There are three broad categories of swimming risk that beach managers work to minimize: physical risk, chemical risk, and biological agents. Physical risks are by far the most significant. More people drown while swimming then are ever harmed by biological or chemical agents. Physical risks also include obstructions like logs or rocks that divers might run into, or even nuisances like sharp zebra mussels or broken glass. Physical risk was not the issue at Sandbar, but chemical or biological agents were potential culprits. Chemical risk might come from cleaning supplies, spills from nearby boats, or leaks from the parking lots. Biological agents could include bacteria, viruses, or blue-green algae toxins.

Specific symptoms of the illness helped narrow the potential causes. Eventually 35 people who swam at the park between July 1 and 15 would report getting sick with similar symptoms. Victims had nausea, vomiting, diarrhea, fever, and abdominal cramps. Symptoms set in between 24 and 36 hours after swimming, a relatively short latency period. Lack of blood in the diarrhea eliminated certain stomach pathogens. Other family members got sick after the initial cases suggesting a viral or bacterial agent rather than algae toxins or chemical agents. Altogether these symptoms pointed to a norovirus as the causative agent.

Noroviruses are highly infectious agents that can be transmitted via person to person contact, contaminated food or water, or when aerosolized particles land on surfaces. The Centers for Disease Control and Prevention (CDC) say norovirus alone causes 21 million illnesses annually. A mere 100 viral particles can bring on infection, compared for example to 1 billion Salmonella needed to reach infection levels. Noroviruses can survive on hard surfaces for 12 hours and on soft surfaces like carpets for up to 12 days. Victims continue to shed viruses for up to two weeks after symptoms have ceased. Outbreaks have been associated with contamination of freshwater, saltwater and even swimming pools. They have gained a degree of fame for infecting cruise ships, where the CDC documented 16 such outbreaks in 2012 and seven so far in 2013.

The situation last year at Sandbar should not scare swimmers away from the lake as waterborne illnesses are widespread and can happen anywhere. Rivers that are tested for E. coli routinely have higher readings than Lake Champlain. A recent study of public pools in Georgia found 58% contained fecal contamination.

The Department of Health was not able to confirm norovirus as the causative agent at Sandbar State Park. They couldn’t sample immediately because they had to borrow specialized sampling equipment in order to look for the virus in the water. The viruses are much smaller than bacteria. Two samples were taken on July 18th and results for norovirus were negative.

The original source of the outbreak is unknown. It may have come from an infected individual swimming or using one of the restrooms. Perhaps a child had a loose diaper and went swimming. Beach managers frequently report parents changing diapers on picnic tables, washing them in the water, or leaving dirty diapers on the beach.
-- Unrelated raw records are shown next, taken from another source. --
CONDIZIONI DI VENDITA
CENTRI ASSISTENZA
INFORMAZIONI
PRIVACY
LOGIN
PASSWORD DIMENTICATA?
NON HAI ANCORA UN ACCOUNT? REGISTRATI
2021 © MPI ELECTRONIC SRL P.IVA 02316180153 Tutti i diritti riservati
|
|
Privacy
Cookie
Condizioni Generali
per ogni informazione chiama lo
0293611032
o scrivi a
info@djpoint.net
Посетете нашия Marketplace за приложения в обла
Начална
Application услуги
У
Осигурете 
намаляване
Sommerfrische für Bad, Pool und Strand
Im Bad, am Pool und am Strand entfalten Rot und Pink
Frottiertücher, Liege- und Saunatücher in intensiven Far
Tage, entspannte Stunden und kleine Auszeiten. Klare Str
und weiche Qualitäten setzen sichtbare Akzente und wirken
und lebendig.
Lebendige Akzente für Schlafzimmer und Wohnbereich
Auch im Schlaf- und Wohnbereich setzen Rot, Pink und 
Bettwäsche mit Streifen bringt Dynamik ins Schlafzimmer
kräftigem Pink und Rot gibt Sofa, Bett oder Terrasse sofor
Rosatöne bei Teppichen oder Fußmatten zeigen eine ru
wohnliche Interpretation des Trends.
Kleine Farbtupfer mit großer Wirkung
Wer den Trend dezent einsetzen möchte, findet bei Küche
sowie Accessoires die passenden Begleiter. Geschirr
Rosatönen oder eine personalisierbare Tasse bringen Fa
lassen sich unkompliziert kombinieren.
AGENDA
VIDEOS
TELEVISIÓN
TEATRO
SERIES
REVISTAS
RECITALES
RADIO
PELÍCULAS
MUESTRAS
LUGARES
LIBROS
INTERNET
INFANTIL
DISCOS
The park has made some changes as a result of last year’s outbreak. They are remodeling the restrooms to ensure they provide a comfortable place for changing diapers. They offer swim diapers for patrons that may not have brought them. Some changes are still being debated. They are reconsidering their “carry in, carry out” trash policy with the thought that parents might be less reluctant to change diapers if they don’t have to carry the old ones out.  Additionally, the Department of Health now has the equipment necessary to sample noroviruses so they can detect them quicker.

As more people congregate in any given area, the risk that one person is sick and potentially contagious increases. That is as true for waterborne illnesses at beaches as it is for the common cold at your workplace. Yet, some of the draw at a public beach is the crowd and energy they bring. To minimize risks of spreading illness we must each take responsibility for ourselves and our families. Individuals need to be responsible for their trash: pack out anything you bring with you, including dirty diapers. The CDC offers the following rather common-sense ways to protect yourself and others: don't swim when you have diarrhea; shower with soap before you start swimming; take bathroom breaks every 60 minutes and make your children do so too; check young children’s diapers every 60 minutes and don’t change them in or near the water; don't swallow the water you swim in; and most importantly wash your hands after using the toilet or changing diapers.